Il faut maintenant tenter de comprendre la deuxième énigme : par quel truchement Heidegger associe aussi catégoriquement la Weltjudentum avec la Machenschaft et la Domination sans partage de l’étant.
Il n’y a chez Heidegger rien de péjoratif associé à l’étant, qui est à la lettre tout ce qui est :
« Un quelconque éléphant, dans une quelconque forêt vierge aux Indes, est aussi bien étant qu'un quelconque processus chimique de combustion sur la planète Mars, ou tout ce qu'on voudra. »1
La question que pose Heidegger depuis Être et Temps, que nul n’avait plus posée à partir de Platon, est somme toute simple :
« L'étant nous rencontre en tous lieux, il nous entoure, nous porte et nous contraint, nous charme et nous comble, nous exalte et nous déçoit ; mais, dans tout cela, où est et en quoi consiste l'être de l'étant ? »2
C’est ce qu’il appelle « la différence ontologique », à savoir, explique Heidegger dans Sein und Zeit, que « l’Être ‘‘est’’, et il doit pourtant être distingué ici de tout étant »3
Beaufret explique dans ses Conversations avec Frédéric de Towarnicki4 :
« La plus belle phrase sur la différence <entre l'Être et l'étant>, c'est celle que j'ai notée au vol dans un cours de Heidegger qui n'a pas encore été publié : Je la traduis : ‘‘A est différent de B. D'accord, mais... A ne peut être différent de B que si « être » est à la fois différent et de A et de B.’’»
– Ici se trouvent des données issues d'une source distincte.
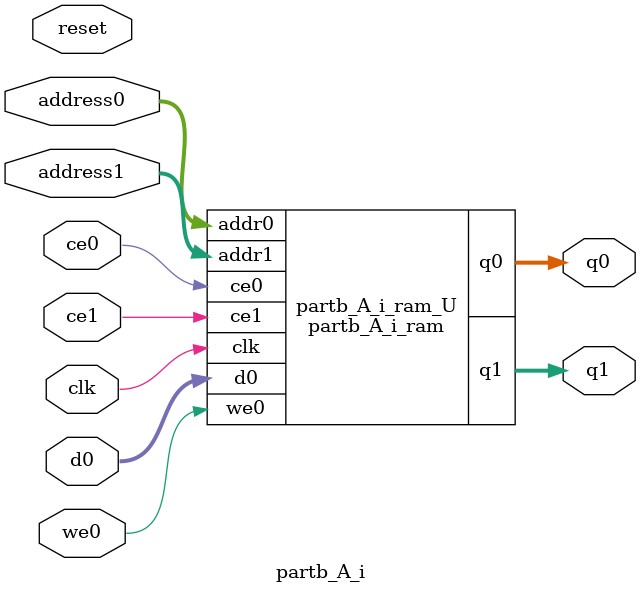
<source format=v>

`timescale 1 ns / 1 ps
module partb_A_i_ram (addr0, ce0, d0, we0, q0, addr1, ce1, q1,  clk);

parameter DWIDTH = 32;
parameter AWIDTH = 14;
parameter MEM_SIZE = 10000;

input[AWIDTH-1:0] addr0;
input ce0;
input[DWIDTH-1:0] d0;
input we0;
output reg[DWIDTH-1:0] q0;
input[AWIDTH-1:0] addr1;
input ce1;
output reg[DWIDTH-1:0] q1;
input clk;

(* ram_style = "block" *)reg [DWIDTH-1:0] ram[0:MEM_SIZE-1];




always @(posedge clk)  
begin 
    if (ce0) 
    begin
        if (we0) 
        begin 
            ram[addr0] <= d0; 
            q0 <= d0;
        end 
        else 
            q0 <= ram[addr0];
    end
end


always @(posedge clk)  
begin 
    if (ce1) 
    begin
            q1 <= ram[addr1];
    end
end


endmodule


`timescale 1 ns / 1 ps
module partb_A_i(
    reset,
    clk,
    address0,
    ce0,
    we0,
    d0,
    q0,
    address1,
    ce1,
    q1);

parameter DataWidth = 32'd32;
parameter AddressRange = 32'd10000;
parameter AddressWidth = 32'd14;
input reset;
input clk;
input[AddressWidth - 1:0] address0;
input ce0;
input we0;
input[DataWidth - 1:0] d0;
output[DataWidth - 1:0] q0;
input[AddressWidth - 1:0] address1;
input ce1;
output[DataWidth - 1:0] q1;



partb_A_i_ram partb_A_i_ram_U(
    .clk( clk ),
    .addr0( address0 ),
    .ce0( ce0 ),
    .we0( we0 ),
    .d0( d0 ),
    .q0( q0 ),
    .addr1( address1 ),
    .ce1( ce1 ),
    .q1( q1 ));

endmodule


</source>
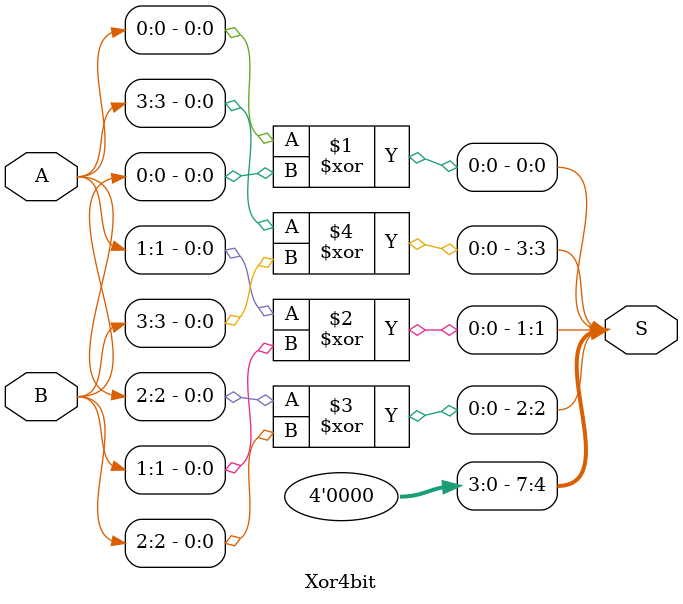
<source format=v>
module Xor4bit(A, B, S);

input [3:0] A, B;
output [7:0] S;

xor xor0(S[0], A[0], B[0]);
xor xor1(S[1], A[1], B[1]);
xor xor2(S[2], A[2], B[2]);
xor xor3(S[3], A[3], B[3]);

and and4(S[4], 1'b0, 1'b0);
and and5(S[5], 1'b0, 1'b0);
and and6(S[6], 1'b0, 1'b0);
and and7(S[7], 1'b0, 1'b0);

endmodule
</source>
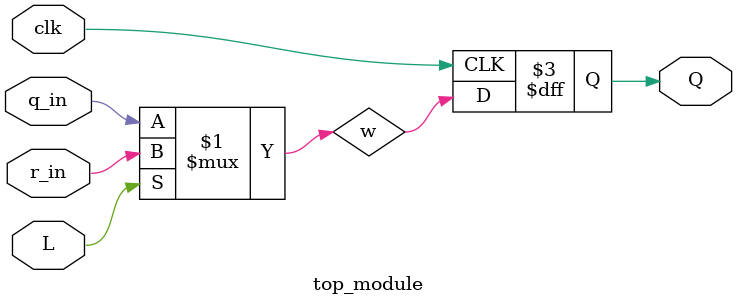
<source format=sv>
module top_module(
    input               clk,
    input               L,
    input               r_in,
    input               q_in,
    output reg          Q
    );

    wire w;
    assign w = L? r_in : q_in;

    always_ff @(posedge clk) begin
        Q <= w;
    end

endmodule

</source>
Le rapport de l’Être et de l’étant est chez Heidegger comme celui de Dieu et du Monde dans la mystique juive, qui énonce « Dieu est le lieu du monde mais le monde n’est pas son lieu » : « L’Être est le lieu de l’étant, mais l’étant n’est pas son lieu ».
Or l’oubli de cette question a eu pour conséquence, à partir de Descartes principalement, de prendre en considération l’étant comme « objet », objectivement disponible pour un « sujet » placé en face, dont la subjectivité va se répandre sur le monde devenu simple stock de matière première à disposition pour l’homme, assujettissant tout objet, et tout comme objet (lui-même y compris), maître et possesseur de l’étant, conduisant inéluctablement au ravage et à la destruction de la Terre.
Or, cette subjectivité triomphante et ravageante dont la provenance est doublement non-juive – oubli de l’Être chez Platon, cogito chez Descartes – elle se fonde sur sa propre certitude inquestionnante de l’Être en son retrait.
C’est en son retrait et par son retrait essentiel qui accorde l’Être au non-Être que l’Être est lui-même inatteignable et indestructible, telle la source dissimulée dans le fleuve qui se jette dans la mer, telle en réalité pour Heidegger la phusis5 (laquelle n’est pas la « nature ») qui selon la formule du fragment 123 d’Héraclite, « aime à se dissimuler » (phusis kruptesthai philei)>, que commente ainsi Heidegger en 1967 dans La provenance de l’art et la destination de la pensée :
«À ce qui de soi-même paraît, il appartient en propre de se mettre à couvert ».